As protests by aggrieved nursing students continued on Monday, the Sindh Nurses Examination Board (SNEB) has alleged that former board officials had enrolled around 100 nursing students on the basis of forged documents for which they received huge sums of money.

“Former exams controller Ghulam Sarwar Qadri illegally enrolled 100 candidates who had submitted forged documents,” incumbent SNEB exams controller Khairunnisa Akbar said while talking to The News on Monday. She urged the provincial education secretary to launch an inquiry against Qadri and his entire team in this connection.

“These candidates did not attend any nursing school in the province and, now, even the Pakistan Nursing Council (PNC) has no record of these candidates,” she said.

To hide their malpractices, she claimed, the perpetrators were provoking students who had failed their exams to stage protests against the examination board. “If they have valid concerns, the students should instead approach the exam board for scrutiny of their papers.”

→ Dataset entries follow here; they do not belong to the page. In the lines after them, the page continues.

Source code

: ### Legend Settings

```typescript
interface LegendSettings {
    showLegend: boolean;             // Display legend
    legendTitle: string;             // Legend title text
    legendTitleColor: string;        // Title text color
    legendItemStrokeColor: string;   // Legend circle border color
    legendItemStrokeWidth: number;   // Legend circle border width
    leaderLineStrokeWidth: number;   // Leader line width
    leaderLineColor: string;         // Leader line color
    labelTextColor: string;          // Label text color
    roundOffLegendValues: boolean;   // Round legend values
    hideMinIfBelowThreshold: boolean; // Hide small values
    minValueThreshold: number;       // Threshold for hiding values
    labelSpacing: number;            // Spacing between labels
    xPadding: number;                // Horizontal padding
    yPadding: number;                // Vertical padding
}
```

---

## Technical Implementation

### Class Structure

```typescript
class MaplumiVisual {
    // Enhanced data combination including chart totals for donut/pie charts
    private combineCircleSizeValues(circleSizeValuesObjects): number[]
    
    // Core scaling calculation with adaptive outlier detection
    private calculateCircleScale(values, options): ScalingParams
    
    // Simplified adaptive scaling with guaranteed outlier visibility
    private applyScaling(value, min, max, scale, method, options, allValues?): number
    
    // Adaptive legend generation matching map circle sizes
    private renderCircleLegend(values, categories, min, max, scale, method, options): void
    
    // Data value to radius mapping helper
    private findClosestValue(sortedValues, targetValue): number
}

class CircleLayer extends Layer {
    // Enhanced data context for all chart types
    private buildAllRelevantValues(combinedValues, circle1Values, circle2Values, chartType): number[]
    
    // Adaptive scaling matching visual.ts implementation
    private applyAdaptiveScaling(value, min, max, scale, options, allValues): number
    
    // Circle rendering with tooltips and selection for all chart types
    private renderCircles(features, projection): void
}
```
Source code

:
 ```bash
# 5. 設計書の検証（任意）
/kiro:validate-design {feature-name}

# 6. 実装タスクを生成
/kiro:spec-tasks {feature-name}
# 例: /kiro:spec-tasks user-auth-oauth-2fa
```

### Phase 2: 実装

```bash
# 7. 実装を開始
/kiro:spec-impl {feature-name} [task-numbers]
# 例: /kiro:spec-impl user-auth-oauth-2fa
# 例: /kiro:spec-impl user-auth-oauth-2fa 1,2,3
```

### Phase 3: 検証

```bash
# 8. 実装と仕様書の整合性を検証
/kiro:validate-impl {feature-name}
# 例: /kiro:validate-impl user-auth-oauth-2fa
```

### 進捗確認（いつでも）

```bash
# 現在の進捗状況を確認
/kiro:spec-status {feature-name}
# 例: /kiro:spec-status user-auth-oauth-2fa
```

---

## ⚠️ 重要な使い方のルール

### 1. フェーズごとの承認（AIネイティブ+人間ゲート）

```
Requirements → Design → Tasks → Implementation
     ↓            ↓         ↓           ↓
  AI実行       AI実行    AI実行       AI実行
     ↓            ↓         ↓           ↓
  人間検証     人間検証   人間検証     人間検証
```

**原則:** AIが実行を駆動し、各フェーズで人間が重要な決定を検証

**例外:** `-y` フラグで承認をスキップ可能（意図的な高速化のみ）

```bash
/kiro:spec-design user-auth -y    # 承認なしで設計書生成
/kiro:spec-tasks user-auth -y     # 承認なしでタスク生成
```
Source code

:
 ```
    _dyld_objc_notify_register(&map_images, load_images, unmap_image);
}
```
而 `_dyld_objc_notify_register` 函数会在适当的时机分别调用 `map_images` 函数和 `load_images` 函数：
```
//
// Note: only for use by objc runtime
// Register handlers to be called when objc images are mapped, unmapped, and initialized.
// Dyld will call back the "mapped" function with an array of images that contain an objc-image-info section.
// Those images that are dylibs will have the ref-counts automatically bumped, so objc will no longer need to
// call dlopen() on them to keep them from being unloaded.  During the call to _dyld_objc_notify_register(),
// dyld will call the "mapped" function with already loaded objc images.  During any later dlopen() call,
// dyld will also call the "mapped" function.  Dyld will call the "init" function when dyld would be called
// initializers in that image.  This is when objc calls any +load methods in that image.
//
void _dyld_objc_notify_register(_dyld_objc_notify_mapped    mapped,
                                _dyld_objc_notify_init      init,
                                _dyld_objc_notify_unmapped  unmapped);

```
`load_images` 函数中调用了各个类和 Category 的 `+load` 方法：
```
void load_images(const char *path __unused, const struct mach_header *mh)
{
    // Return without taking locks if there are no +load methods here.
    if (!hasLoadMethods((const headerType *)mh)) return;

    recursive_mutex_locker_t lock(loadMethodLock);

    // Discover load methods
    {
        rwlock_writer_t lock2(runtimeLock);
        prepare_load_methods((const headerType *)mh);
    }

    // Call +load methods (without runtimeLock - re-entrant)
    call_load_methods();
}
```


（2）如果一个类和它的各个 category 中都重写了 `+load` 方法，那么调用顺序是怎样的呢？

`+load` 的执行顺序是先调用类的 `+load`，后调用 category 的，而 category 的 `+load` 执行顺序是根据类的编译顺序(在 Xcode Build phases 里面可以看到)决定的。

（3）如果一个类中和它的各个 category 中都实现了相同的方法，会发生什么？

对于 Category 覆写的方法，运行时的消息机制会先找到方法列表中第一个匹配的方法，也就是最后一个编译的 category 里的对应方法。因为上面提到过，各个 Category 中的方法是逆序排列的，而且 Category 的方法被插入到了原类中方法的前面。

Over the course of the day, a large number of nurses from various public and private nursing schools in the city, including the Jinnah Postgraduate Medical Centre and the National Institute of Child Health’s schools, held a protest demonstration outside the Karachi Press Club for the third day. 

The protesters claimed that the current exams controller and her assistant, Rajpar, had deliberately failed them and alleged that the officials had demanded money from a large number of nurses to clear their supplementary exams.

Background interviews with health experts, doctors and health department officials suggest that Sindh’s nursing system is marred with corruption as money is extorted from nursing candidates at every step of the recruitment process.

Those running nursing schools and the examination board, it seems, continue to mint millions of rupees annually by approving admissions and clearing candidates in exams.

“Admissions at public nursing schools are up for sale as the candidates receive a stipend from the provincial government. Rates of admissions skyrocketed after the provincial government recently increased the stipends from Rs6,000 to Rs15,000 per month,” an official of the health department told The News.

The official, who requested anonymity, claimed that private nursing schools existed in a large number in Sindh and they were giving admissions to candidates for money despite lacking qualified faculty and infrastructure.

“There is immense benefit of securing admission to a nursing school as candidates who would have only passed matriculation exams can then become ‘qualified’ nurses and work at both public and private hospitals,” the official said.

Khairunnisa, the current exams controller, however, alleges that the previous controller, his assistants and IT department officials were involved in such corrupt practices. 

On the other hand, a number of trainees and head nurses of various nursing schools accuse her of the same, and both sides have demanded that authorities concerned take action against the other.

Health experts in the private sector also allege that health department officials were supporting the corrupt staff in the SNEB. “Without their patronage and support, the standards of nursing education could not have been destroyed by just a handful of corrupt officials,” said a senior official.

“People in the provincial health department are also responsible for corruption in the nursing sector. They were receiving money from the previous SNEB officials and now they are taking their share from the current team. The real sufferers are the poor patients who are being left at the mercy of untrained nurses at both public and private hospitals.”